## Work required:
Show all lines from the data that include the word "fork".

## Data for analysis:
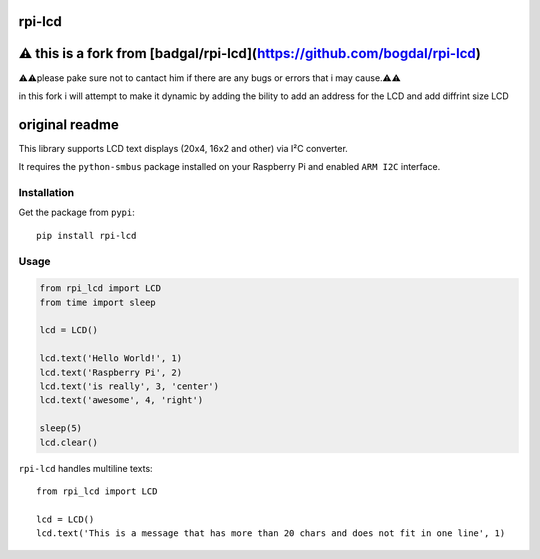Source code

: rpi-lcd
=======
⚠️ this is a fork from [badgal/rpi-lcd](https://github.com/bogdal/rpi-lcd)
===========================================================================
⚠️⚠️please pake sure not to cantact him if there are any bugs or errors that i may cause.⚠️⚠️

in this fork i will attempt to make it dynamic by adding the bility to add an address for the LCD
and add diffrint size LCD

original readme 
=======

This library supports LCD text displays (20x4, 16x2 and other) via I²C converter.

It requires the ``python-smbus`` package installed on your Raspberry Pi and enabled ``ARM I2C`` interface.

Installation
------------

Get the package from ``pypi``::

    pip install rpi-lcd

Usage
-----

.. code-block:: python

    from rpi_lcd import LCD
    from time import sleep

    lcd = LCD()
    
    lcd.text('Hello World!', 1)
    lcd.text('Raspberry Pi', 2)
    lcd.text('is really', 3, 'center')
    lcd.text('awesome', 4, 'right')

    sleep(5)
    lcd.clear()
    
``rpi-lcd`` handles multiline texts::

    from rpi_lcd import LCD
    
    lcd = LCD()
    lcd.text('This is a message that has more than 20 chars and does not fit in one line', 1)
    
.. image:: https://github-bogdal.s3.amazonaws.com/rpi-lcd/lcd_text.jpeg

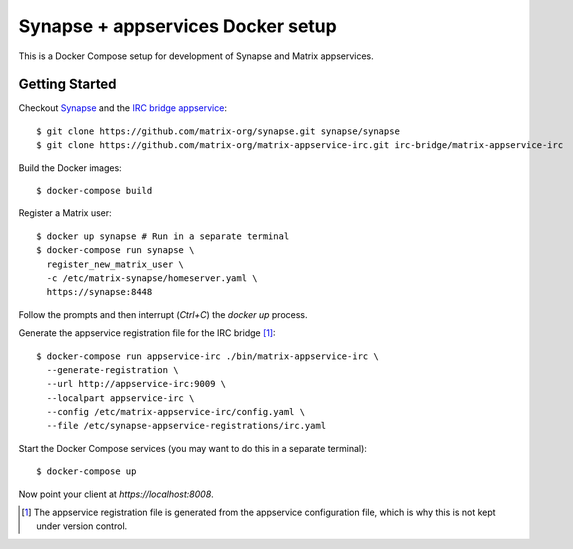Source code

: ==================================
Synapse + appservices Docker setup
==================================

This is a Docker Compose setup for development of Synapse and Matrix appservices.

Getting Started
===============
Checkout Synapse_ and the `IRC bridge appservice`_::

  $ git clone https://github.com/matrix-org/synapse.git synapse/synapse
  $ git clone https://github.com/matrix-org/matrix-appservice-irc.git irc-bridge/matrix-appservice-irc

Build the Docker images::

  $ docker-compose build

Register a Matrix user::

  $ docker up synapse # Run in a separate terminal
  $ docker-compose run synapse \
    register_new_matrix_user \
    -c /etc/matrix-synapse/homeserver.yaml \
    https://synapse:8448

Follow the prompts and then interrupt (`Ctrl+C`) the `docker up` process.

Generate the appservice registration file for the IRC bridge [1]_::

  $ docker-compose run appservice-irc ./bin/matrix-appservice-irc \
    --generate-registration \
    --url http://appservice-irc:9009 \
    --localpart appservice-irc \
    --config /etc/matrix-appservice-irc/config.yaml \
    --file /etc/synapse-appservice-registrations/irc.yaml

Start the Docker Compose services (you may want to do this in a separate terminal)::

  $ docker-compose up

Now point your client at `https://localhost:8008`.

.. _Synapse: https://github.com/matrix-org/synapse
.. _`IRC bridge appservice`: https://github.com/matrix-org/matrix-appservice-irc
.. [1] The appservice registration file is generated from the appservice configuration file, which is why this is not kept under version control.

## Solved problem:
⚠️ this is a fork from [badgal/rpi-lcd](https://github.com/bogdal/rpi-lcd)
in this fork i will attempt to make it dynamic by adding the bility to add an address for the LCD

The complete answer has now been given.